___ TEXT PASSAGE ___

He went on to compare the virus, once again, to the regular flu.
In fairness to Mr Trump, the mortality rate may very well end up somewhere below 1 per cent, once a vaccine is available and we have a more complete picture of the numbers.
But he was still clearly, stubbornly seeking to downplay the severity of the virus, implying there was little to worry about at a time when other leaders around the world were urging their populations to exercise caution.
On March 6, Mr Trump brushed off criticism of the test kit shortage and straight up lied about the availability of testing.
"Anybody that wants a test can get a test," he claimed, in defiance of basic maths.
A day later, a reporter asked the President whether he was concerned about the virus spreading, perhaps even to the White House.
"No, I'm not concerned at all. No, I'm not. No, we've done a great job," he replied.
On March 15, as the US blew past 3000 confirmed cases, Mr Trump still insisted his administration had "tremendous control" of the virus.
Then, 24 hours later, he finally changed his tune.
"If you're talking about the virus, no, that's not under control for any place in the world," he admitted.
That is how long it took Donald Trump to take the coronavirus seriously. He remained in denial until March 16, less than a week ago, when more than 7000 people around the world - including 86 Americans - were already dead.
Mr Trump is obviously not responsible for the existence of the virus or its spread around the world.
He is responsible for the failures of leadership which have left the United States far more vulnerable than it needed to be.
America and South Korea both identified their first coronavirus case at about the same time, back in January. Korea immediately focused on widespread testing, and has now tested 300,000 people. The United States, with more than six times the population of Korea, twiddled its thumbs as Mr Trump downplayed the threat, and is still well short of 100,000.
Offered test kits by the World Health Organisation weeks ago, Mr Trump rejected them.
Because of the test kit debacle, US authorities have no true idea how far the virus has spread.

___ GIVEN ENTRIES ___

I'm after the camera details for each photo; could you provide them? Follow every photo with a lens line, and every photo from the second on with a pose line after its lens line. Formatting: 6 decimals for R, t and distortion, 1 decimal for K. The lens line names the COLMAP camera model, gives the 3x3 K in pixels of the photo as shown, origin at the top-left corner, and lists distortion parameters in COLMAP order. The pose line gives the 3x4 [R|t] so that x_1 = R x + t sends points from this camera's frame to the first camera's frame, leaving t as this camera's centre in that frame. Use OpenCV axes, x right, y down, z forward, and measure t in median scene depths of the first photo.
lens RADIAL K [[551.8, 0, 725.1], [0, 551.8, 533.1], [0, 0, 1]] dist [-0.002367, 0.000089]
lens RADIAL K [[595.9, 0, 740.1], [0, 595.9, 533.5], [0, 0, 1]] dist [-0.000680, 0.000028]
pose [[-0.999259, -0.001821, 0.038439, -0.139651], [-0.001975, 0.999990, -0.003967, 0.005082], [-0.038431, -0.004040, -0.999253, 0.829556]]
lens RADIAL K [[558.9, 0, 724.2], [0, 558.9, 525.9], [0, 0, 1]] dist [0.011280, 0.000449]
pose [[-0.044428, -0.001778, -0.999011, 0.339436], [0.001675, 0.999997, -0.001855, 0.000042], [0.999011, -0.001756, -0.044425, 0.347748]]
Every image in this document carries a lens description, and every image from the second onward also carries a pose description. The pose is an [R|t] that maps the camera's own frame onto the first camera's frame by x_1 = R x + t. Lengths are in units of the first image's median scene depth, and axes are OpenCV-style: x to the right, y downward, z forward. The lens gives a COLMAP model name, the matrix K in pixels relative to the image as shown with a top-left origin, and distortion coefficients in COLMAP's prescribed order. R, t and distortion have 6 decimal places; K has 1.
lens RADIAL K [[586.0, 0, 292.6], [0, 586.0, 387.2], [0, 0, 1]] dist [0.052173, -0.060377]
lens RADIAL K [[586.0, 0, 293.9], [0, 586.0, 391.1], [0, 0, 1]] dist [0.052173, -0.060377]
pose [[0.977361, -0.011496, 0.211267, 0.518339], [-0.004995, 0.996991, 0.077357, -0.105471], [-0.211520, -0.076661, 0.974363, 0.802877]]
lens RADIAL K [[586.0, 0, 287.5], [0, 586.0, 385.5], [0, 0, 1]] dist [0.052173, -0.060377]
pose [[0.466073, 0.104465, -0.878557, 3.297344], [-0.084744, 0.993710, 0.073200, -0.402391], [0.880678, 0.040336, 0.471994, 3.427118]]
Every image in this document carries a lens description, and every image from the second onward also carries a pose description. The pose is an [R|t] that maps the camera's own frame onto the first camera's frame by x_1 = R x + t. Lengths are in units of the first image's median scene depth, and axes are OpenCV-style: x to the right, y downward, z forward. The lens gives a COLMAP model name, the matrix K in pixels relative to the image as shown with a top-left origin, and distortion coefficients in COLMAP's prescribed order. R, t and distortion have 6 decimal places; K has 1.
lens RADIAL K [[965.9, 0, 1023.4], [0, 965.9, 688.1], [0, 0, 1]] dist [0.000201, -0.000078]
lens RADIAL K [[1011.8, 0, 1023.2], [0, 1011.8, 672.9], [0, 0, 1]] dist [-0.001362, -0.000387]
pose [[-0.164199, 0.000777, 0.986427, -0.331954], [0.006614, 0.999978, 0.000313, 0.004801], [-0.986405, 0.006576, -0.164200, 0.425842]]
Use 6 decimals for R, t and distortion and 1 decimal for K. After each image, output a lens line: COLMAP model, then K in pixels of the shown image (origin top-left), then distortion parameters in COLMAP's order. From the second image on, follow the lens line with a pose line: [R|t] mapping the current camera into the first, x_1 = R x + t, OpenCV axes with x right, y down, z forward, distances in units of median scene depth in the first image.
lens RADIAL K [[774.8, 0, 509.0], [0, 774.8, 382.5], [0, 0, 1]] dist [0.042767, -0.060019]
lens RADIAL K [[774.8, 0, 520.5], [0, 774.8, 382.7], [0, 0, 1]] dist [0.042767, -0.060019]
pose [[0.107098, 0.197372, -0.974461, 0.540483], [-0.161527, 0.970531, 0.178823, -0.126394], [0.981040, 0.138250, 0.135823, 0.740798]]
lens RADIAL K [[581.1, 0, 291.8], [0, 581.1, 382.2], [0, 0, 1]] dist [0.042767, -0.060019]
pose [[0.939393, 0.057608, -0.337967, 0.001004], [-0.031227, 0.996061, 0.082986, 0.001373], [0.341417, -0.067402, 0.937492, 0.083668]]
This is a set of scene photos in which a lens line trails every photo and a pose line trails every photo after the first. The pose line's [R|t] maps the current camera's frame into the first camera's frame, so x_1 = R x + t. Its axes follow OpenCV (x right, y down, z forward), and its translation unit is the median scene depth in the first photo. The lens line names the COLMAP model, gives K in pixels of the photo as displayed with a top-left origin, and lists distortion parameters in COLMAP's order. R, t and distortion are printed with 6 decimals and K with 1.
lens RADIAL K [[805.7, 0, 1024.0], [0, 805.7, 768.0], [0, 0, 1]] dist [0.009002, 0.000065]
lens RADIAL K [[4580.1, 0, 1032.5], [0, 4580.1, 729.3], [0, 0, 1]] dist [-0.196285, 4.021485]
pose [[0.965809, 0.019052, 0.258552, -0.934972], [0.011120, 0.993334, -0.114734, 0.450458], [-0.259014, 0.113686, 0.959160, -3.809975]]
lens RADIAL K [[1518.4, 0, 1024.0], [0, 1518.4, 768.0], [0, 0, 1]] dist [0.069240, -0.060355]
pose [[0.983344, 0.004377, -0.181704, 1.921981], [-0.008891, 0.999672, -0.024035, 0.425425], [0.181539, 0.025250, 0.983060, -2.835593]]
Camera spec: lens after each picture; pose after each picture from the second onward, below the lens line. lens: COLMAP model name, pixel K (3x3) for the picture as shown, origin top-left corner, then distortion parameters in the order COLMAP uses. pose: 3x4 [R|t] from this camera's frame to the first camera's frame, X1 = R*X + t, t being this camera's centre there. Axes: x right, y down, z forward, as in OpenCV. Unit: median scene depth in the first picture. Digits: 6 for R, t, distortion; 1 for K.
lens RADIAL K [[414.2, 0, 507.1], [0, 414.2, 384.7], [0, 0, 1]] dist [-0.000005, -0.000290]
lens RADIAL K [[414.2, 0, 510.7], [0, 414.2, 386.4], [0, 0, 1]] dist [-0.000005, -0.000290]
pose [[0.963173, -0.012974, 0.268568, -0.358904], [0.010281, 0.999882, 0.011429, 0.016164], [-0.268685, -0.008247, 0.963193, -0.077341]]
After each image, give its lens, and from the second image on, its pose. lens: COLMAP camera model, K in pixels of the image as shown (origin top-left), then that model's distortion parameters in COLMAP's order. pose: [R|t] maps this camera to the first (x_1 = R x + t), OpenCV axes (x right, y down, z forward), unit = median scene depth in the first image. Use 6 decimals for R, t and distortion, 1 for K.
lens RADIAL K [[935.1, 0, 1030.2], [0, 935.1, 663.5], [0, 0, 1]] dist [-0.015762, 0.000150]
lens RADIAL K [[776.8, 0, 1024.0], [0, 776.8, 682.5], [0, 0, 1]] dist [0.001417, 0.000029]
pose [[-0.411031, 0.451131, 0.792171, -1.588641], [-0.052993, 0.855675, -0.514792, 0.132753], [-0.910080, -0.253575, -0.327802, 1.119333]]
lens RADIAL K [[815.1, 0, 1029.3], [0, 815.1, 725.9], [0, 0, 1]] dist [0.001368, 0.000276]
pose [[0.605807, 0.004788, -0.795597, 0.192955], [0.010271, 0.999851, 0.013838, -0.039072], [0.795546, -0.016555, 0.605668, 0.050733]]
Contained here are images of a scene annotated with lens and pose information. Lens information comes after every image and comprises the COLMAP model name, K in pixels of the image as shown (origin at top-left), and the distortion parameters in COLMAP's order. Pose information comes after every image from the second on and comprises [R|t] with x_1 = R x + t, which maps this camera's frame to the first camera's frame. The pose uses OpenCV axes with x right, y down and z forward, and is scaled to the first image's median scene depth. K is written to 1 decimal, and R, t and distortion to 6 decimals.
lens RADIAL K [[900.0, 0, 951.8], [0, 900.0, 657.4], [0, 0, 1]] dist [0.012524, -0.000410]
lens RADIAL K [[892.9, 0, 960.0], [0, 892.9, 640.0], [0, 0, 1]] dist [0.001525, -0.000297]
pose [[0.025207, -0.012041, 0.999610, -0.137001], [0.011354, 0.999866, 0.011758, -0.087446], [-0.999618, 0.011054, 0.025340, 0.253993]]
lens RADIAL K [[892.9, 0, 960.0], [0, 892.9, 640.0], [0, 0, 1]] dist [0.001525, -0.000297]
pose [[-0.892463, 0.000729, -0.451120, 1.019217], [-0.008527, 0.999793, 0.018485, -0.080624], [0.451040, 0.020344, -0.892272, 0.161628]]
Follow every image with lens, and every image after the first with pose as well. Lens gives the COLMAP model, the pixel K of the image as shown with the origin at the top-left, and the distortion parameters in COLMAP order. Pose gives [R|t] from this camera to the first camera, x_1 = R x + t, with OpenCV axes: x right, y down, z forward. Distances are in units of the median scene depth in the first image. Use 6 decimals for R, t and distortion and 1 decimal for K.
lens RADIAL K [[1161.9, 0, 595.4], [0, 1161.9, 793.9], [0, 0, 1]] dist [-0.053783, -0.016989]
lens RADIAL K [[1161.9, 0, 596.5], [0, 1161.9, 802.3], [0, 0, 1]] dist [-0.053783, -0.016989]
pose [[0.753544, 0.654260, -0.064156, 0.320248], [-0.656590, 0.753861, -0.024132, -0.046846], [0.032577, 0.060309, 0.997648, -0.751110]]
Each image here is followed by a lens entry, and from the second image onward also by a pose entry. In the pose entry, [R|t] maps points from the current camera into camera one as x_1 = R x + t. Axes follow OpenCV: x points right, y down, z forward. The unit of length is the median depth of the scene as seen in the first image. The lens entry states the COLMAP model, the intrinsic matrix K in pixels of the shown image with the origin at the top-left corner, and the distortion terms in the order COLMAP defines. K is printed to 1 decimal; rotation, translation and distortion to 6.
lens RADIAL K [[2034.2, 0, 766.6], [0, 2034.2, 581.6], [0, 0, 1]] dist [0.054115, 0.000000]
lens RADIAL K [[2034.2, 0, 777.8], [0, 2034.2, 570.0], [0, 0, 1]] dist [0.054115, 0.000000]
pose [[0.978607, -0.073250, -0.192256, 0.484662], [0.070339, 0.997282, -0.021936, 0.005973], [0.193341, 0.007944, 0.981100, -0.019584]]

___

**WORK INSTRUCTIONS:**
1. Translate this sentence from the coronavirus passage into Spanish: "Mr Trump is obviously not responsible for the existence of the virus or its spread around the world."
2. From the coronavirus passage, extract the portion that begins at the words "In fairness to" and stops after "of basic maths.".

**RESULTS:**
1. Obviamente, el Sr. Trump no es responsable de la existencia del virus ni de su propagación por el mundo.

2.
In fairness to Mr Trump, the mortality rate may very well end up somewhere below 1 per cent, once a vaccine is available and we have a more complete picture of the numbers.
But he was still clearly, stubbornly seeking to downplay the severity of the virus, implying there was little to worry about at a time when other leaders around the world were urging their populations to exercise caution.
On March 6, Mr Trump brushed off criticism of the test kit shortage and straight up lied about the availability of testing.
"Anybody that wants a test can get a test," he claimed, in defiance of basic maths.